--- WHAT YOU HAVE TO DO ---
All lines from the one with "ニコ動に嘉悦大学が公式チャンネル、教育機関初" through the last are to be given again exactly as they stand in the data below, and only those.

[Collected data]
————

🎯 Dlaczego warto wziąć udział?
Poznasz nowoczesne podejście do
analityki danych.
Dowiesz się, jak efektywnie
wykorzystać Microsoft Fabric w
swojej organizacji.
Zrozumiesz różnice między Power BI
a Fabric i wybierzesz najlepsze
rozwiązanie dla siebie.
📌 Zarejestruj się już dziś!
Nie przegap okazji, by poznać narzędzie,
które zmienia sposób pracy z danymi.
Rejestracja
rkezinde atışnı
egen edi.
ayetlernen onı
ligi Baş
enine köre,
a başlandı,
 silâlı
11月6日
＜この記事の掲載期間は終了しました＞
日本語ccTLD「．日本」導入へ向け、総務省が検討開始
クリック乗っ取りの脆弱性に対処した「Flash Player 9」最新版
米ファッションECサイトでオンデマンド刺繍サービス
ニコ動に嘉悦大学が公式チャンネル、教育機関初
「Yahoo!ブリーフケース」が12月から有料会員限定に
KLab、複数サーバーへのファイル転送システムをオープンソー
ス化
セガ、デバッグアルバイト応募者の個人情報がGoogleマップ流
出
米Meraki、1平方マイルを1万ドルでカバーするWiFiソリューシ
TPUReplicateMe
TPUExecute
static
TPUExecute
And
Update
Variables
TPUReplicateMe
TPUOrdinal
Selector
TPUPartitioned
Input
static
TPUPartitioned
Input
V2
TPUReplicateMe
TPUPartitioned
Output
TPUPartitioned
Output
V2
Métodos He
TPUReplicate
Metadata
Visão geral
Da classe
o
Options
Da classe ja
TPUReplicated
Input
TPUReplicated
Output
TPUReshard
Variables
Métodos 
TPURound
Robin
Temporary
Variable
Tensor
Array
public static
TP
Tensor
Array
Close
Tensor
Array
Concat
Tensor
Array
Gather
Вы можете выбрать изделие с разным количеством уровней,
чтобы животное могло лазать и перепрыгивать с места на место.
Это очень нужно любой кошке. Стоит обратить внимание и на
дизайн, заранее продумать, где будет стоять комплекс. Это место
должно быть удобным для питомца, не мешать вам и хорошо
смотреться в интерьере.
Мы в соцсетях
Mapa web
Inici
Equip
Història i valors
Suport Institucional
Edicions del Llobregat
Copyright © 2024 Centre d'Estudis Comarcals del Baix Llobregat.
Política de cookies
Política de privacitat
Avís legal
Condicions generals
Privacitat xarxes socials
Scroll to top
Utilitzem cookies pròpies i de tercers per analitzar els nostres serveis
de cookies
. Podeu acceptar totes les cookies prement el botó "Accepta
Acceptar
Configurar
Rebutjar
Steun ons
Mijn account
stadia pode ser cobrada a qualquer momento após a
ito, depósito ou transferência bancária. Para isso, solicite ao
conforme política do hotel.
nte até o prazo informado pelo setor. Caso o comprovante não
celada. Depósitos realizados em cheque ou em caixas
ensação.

————

--- RESPONSE ---
ニコ動に嘉悦大学が公式チャンネル、教育機関初
「Yahoo!ブリーフケース」が12月から有料会員限定に
KLab、複数サーバーへのファイル転送システムをオープンソー
ス化
セガ、デバッグアルバイト応募者の個人情報がGoogleマップ流
出
米Meraki、1平方マイルを1万ドルでカバーするWiFiソリューシ
TPUReplicateMe
TPUExecute
static
TPUExecute
And
Update
Variables
TPUReplicateMe
TPUOrdinal
Selector
TPUPartitioned
Input
static
TPUPartitioned
Input
V2
TPUReplicateMe
TPUPartitioned
Output
TPUPartitioned
Output
V2
Métodos He
TPUReplicate
Metadata
Visão geral
Da classe
o
Options
Da classe ja
TPUReplicated
Input
TPUReplicated
Output
TPUReshard
Variables
Métodos 
TPURound
Robin
Temporary
Variable
Tensor
Array
public static
TP
Tensor
Array
Close
Tensor
Array
Concat
Tensor
Array
Gather
Вы можете выбрать изделие с разным количеством уровней,
чтобы животное могло лазать и перепрыгивать с места на место.
Это очень нужно любой кошке. Стоит обратить внимание и на
дизайн, заранее продумать, где будет стоять комплекс. Это место
должно быть удобным для питомца, не мешать вам и хорошо
смотреться в интерьере.
Мы в соцсетях
Mapa web
Inici
Equip
Història i valors
Suport Institucional
Edicions del Llobregat
Copyright © 2024 Centre d'Estudis Comarcals del Baix Llobregat.
Política de cookies
Política de privacitat
Avís legal
Condicions generals
Privacitat xarxes socials
Scroll to top
Utilitzem cookies pròpies i de tercers per analitzar els nostres serveis
de cookies
. Podeu acceptar totes les cookies prement el botó "Accepta
Acceptar
Configurar
Rebutjar
Steun ons
Mijn account
stadia pode ser cobrada a qualquer momento após a
ito, depósito ou transferência bancária. Para isso, solicite ao
conforme política do hotel.
nte até o prazo informado pelo setor. Caso o comprovante não
celada. Depósitos realizados em cheque ou em caixas
ensação.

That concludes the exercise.